My usecase is, I need to shuffle the entire dataset after concatenation, such that over each epoch I have different batch of dataset shuffled over all the datasets[list_1, list_2, list_3]

ptrblck · October 22, 2020, 10:44am

Passing nested lists to the DataLoader might have these kind of side effects and thus I would recommend to create tensors, pass them to a TensorDataset, and this dataset to the DataLoader, which should then properly index and shuffle the data.

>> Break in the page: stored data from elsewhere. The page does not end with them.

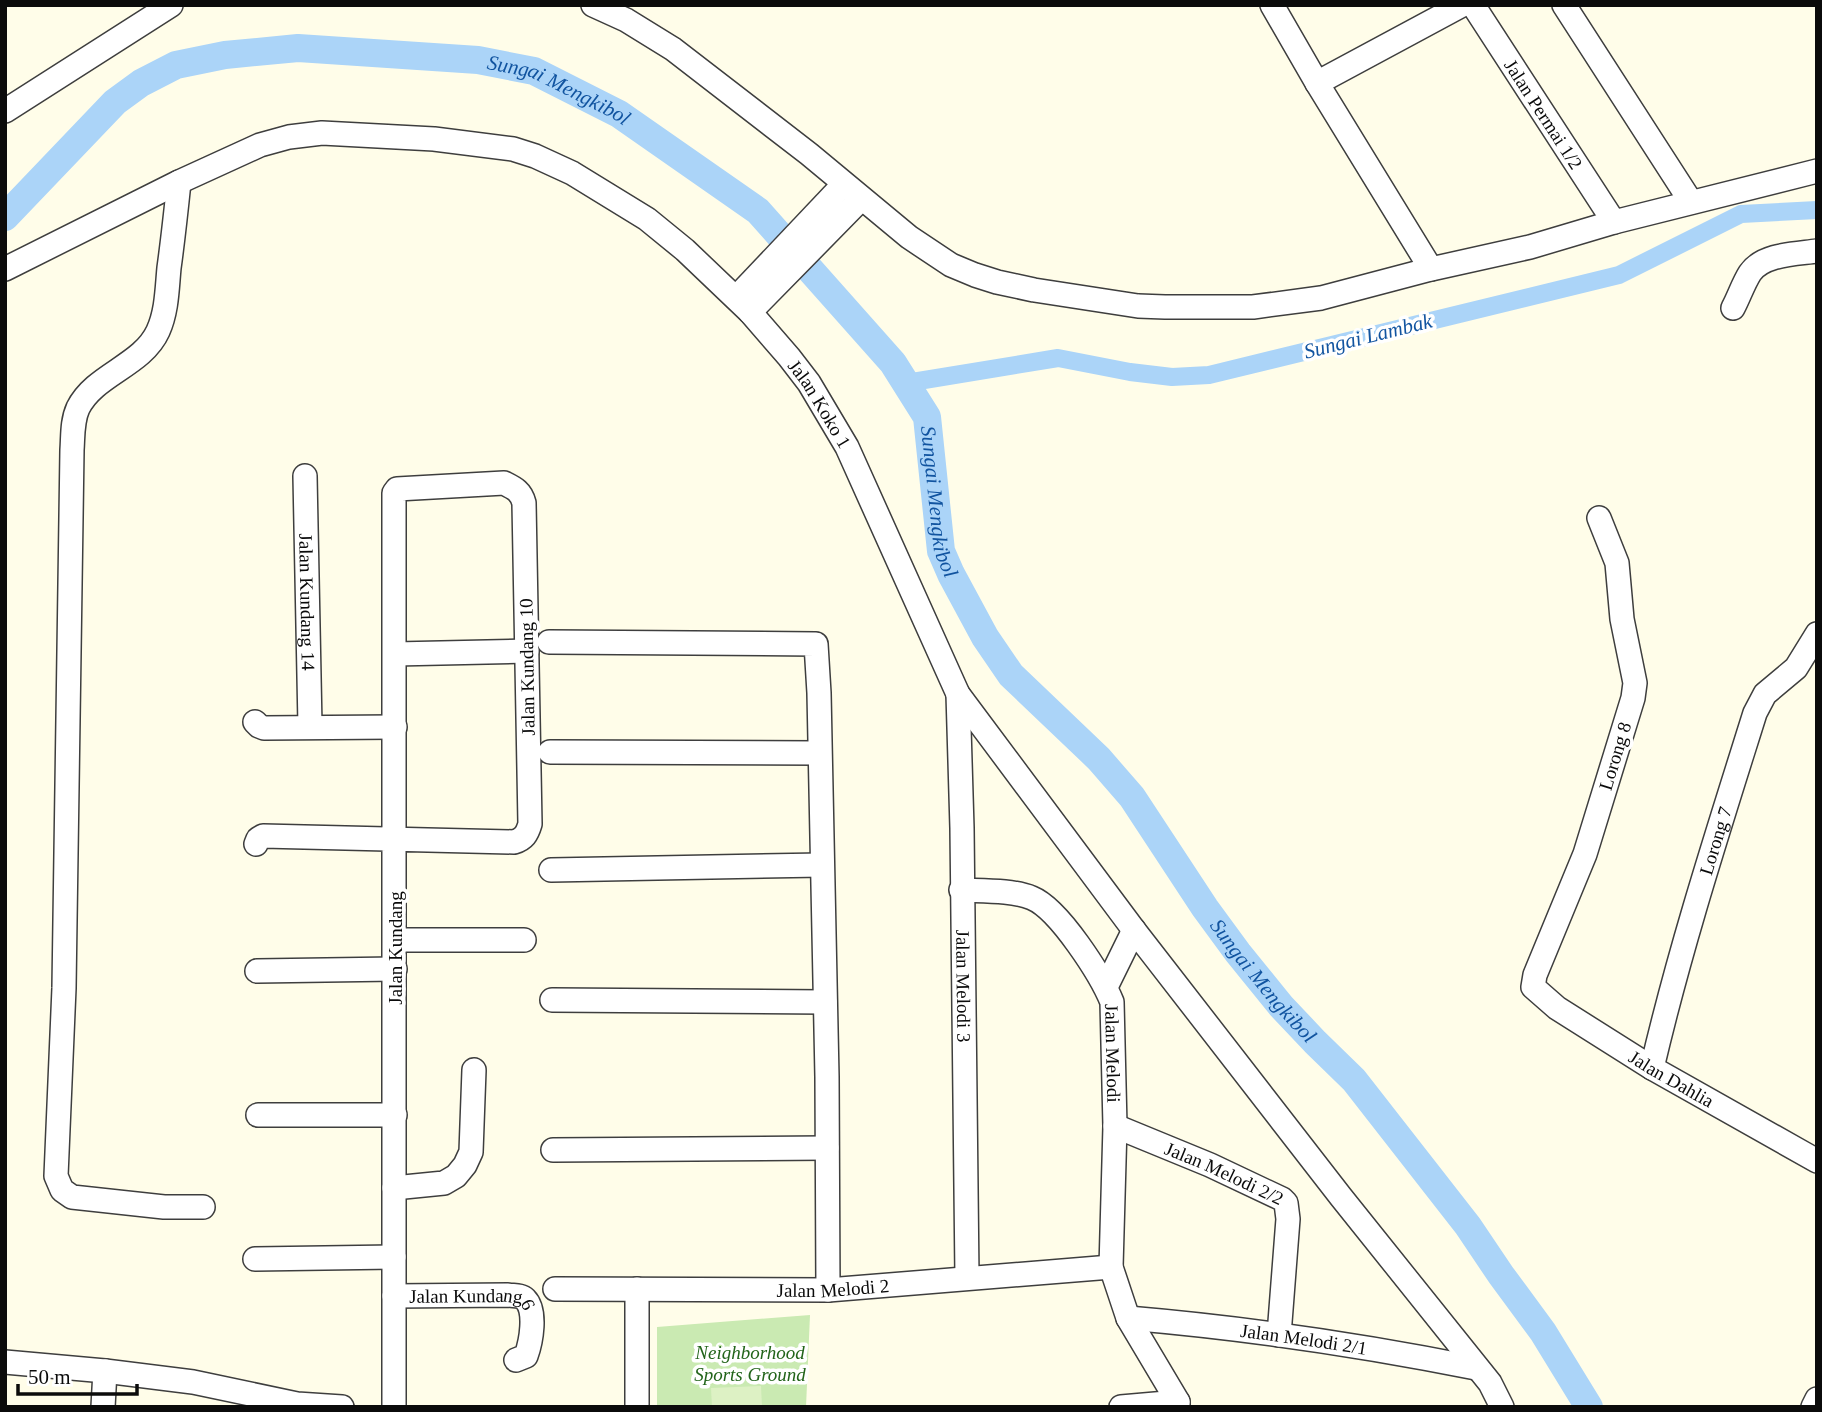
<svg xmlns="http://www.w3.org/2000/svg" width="1822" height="1412" viewBox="0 0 1822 1412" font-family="Georgia,serif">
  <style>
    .green { fill: #caeab2 }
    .pitch { fill: #ddf1c4 }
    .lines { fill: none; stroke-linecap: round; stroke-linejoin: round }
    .canal { stroke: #abd4f8; stroke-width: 18 }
    .river { stroke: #abd4f8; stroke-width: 28 }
    .minor-casing { stroke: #3e3e3e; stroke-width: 26 }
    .minor { stroke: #fff; stroke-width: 23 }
    .labels { text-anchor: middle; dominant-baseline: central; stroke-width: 7; stroke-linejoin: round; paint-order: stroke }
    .street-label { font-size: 19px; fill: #0b0b0b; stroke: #fff }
    .park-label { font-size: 19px; font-style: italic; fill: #22641a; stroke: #fff }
    .water-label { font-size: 21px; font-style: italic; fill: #1154a0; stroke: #fff }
  </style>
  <rect width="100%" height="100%" fill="#fffde9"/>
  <path class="green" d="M810,1315L806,1407H657V1327Z"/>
  <path class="pitch" d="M761,1386L762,1407H712L711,1388Z"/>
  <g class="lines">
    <path class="canal" d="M906,383L1058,358L1130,372L1172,377L1209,375L1619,275L1741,214L1817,210"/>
    <path class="river" id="s1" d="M5,217L115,102L141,83L176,65L225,55L298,48L478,60L534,71L619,114L758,211L893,363L927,417L941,551L951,574L985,637L1011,675L1099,759L1132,797L1205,908L1238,953L1281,1006L1315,1042L1354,1080L1468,1226L1501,1275L1543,1332L1589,1407"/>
    <g class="minor-casing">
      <g id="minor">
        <path d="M593,5L626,20L673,49L809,154L909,237L951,265L975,275L997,282L1034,290L1138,306L1165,307H1253L1321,298L1431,269L1530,247L1614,222L1817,171"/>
        <path d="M1272,5L1317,83L1431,269"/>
        <path id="s2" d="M1473,5L1614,222"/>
        <path d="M1564,5L1691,202"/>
        <path d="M1317,83L1462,5"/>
        <path d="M5,111L171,5"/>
        <path d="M179,182C176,211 173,239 169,268C167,289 167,311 158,331C142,366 95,374 78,408C72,421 73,436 72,450L64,988L56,1176L62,1190L72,1197L164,1207H203"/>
        <path id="s3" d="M5,269L179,182L260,145L289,137L322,133L434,139L513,149L535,156L572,173L647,219L685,250L750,312L789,357L809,383L847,447L958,694L1134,930L1341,1197L1490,1383L1502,1407"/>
        <path d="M736,298L844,184"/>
        <path d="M1733,308C1739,297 1743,284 1750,273C1763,254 1796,254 1817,251"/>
        <path d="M750,312L861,199"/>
        <path id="s4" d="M305,476L310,726"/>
        <path id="s5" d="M1599,518L1617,563L1622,619L1635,683L1633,698L1585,854L1535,975L1533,987L1557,1008L1652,1068L1817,1161"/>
        <path d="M549,642L816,644L819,693L827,1077L828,1290"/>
        <path d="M395,654L527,651"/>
        <path id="s6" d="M958,694L962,828L967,1278"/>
        <path d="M255,722L259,726L264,728L395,727"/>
        <path d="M550,752L819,753"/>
        <path d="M256,844L258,839L263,836L514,842C524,839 527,834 530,824L524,503C521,491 514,488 504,483L397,489L394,493C395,797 393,1102 394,1407"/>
        <path d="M551,870L822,865"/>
        <path id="s7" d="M961,890C983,891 1013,890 1032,898C1059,909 1101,975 1112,1002L1115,1126L1111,1267L1128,1318L1178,1402V1407"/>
        <path d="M395,940H524"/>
        <path d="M257,971L395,969"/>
        <path d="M1106,987L1134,930"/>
        <path d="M552,1000L825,1002"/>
        <path id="s8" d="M1652,1068C1680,948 1718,831 1755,713L1765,694L1796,668L1817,634"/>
        <path d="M258,1115H395"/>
        <path id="s9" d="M1115,1126L1210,1165L1282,1199L1286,1203L1288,1219L1279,1335"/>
        <path d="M553,1150L827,1148"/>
        <path d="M394,1188L444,1183L456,1176L465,1165L471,1152L474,1070"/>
        <path d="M255,1259L394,1257"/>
        <path id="s10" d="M555,1289L828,1290L1111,1267"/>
        <path id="s11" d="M394,1296L508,1295C514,1296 521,1295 525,1299C537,1311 531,1342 526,1356L516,1360"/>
        <path id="s12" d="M1128,1318C1245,1328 1361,1345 1476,1368"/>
        <path d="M5,1362L105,1371L193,1382L297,1404L342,1407"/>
        <path d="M103,1407L105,1371"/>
        <path d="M637,1407V1289"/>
        <path d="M1121,1407L1178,1402"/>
        <path d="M1813,1407L1817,1399"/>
      </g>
    </g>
    <use href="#minor" class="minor"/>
  </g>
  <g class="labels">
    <g class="street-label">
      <text stroke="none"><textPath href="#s2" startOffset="130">Jalan Permai 1/2</textPath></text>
      <text stroke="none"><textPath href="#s3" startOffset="945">Jalan Koko 1</textPath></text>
      <text stroke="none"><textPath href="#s4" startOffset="126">Jalan Kundang 14</textPath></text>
      <text transform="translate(527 667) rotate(-91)">Jalan Kundang 10</text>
      <text transform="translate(1615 756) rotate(-73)">Lorong 8</text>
      <text stroke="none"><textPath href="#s8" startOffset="236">Lorong 7</textPath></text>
      <text transform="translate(395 948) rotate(-90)">Jalan Kundang</text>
      <text stroke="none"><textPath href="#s6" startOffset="292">Jalan Melodi 3</textPath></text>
      <text stroke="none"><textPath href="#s7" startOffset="256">Jalan Melodi</textPath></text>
      <text stroke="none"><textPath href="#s5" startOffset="658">Jalan Dahlia</textPath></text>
      <text stroke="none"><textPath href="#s9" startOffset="119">Jalan Melodi 2/2</textPath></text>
      <text stroke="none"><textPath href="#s10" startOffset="278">Jalan Melodi 2</textPath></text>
      <text stroke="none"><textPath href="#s11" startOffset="79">Jalan Kundang 6</textPath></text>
      <text stroke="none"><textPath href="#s12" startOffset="177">Jalan Melodi 2/1</textPath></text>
    </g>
    <g class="park-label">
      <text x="750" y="1352">Neighborhood<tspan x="750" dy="22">Sports Ground</tspan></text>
    </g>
    <g class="water-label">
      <text stroke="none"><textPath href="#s1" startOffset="621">Sungai Mengkibol</textPath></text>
      <text transform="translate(1368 336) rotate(-14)">Sungai Lambak</text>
      <text stroke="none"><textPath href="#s1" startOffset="1209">Sungai Mengkibol</textPath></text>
      <text stroke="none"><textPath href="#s1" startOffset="1799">Sungai Mengkibol</textPath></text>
    </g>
  </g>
  <rect width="1822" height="1412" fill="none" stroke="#0b0b0b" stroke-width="14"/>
  <path d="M18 1384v10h119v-10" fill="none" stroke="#0b0b0b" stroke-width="3.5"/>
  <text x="28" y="1384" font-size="21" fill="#0b0b0b" stroke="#ffffff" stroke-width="5" paint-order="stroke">50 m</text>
</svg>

nisharaichur · October 22, 2020, 11:06am

Sure Thanks

adwaykanhere · May 12, 2022, 8:01pm

Hi,
I’m trying to use ConcatDataset to concat the training and testing sets of the CIFAR10 dataset.
For my application, I also need to combine the dataset.target values for each set. But from my understanding, I cannot derive combined targets using ConcatDataset.
Please suggest how to go about concatenating the datasets such that I can get targets as well.

ptrblck · May 17, 2022, 4:30am

Double post from here.

Brando_Miranda · September 26, 2022, 7:07pm

hmmm but for real data sets each of them will have their own data transforms e.g. their own mean, std to normalize the images. How do you deal with that? I’d assume this is dealt at the each data set level by giving them the right transforms when instantiating the data set pytorch object.

I think this: Concat image datasets with different size and number of channels answers my question. Which my suggestion was right.

Brando_Miranda · September 27, 2022, 1:26am

how did you solve your target labels issue? @adwaykanhere

this is key: Does Concatenate Datasets preserve class labels and indices - #3 by ptrblck

easiest solution to what I want is to do use this: Does Concatenate Datasets preserve class labels and indices - #12 by Brando_Miranda by using learn2learn’s union of data sets.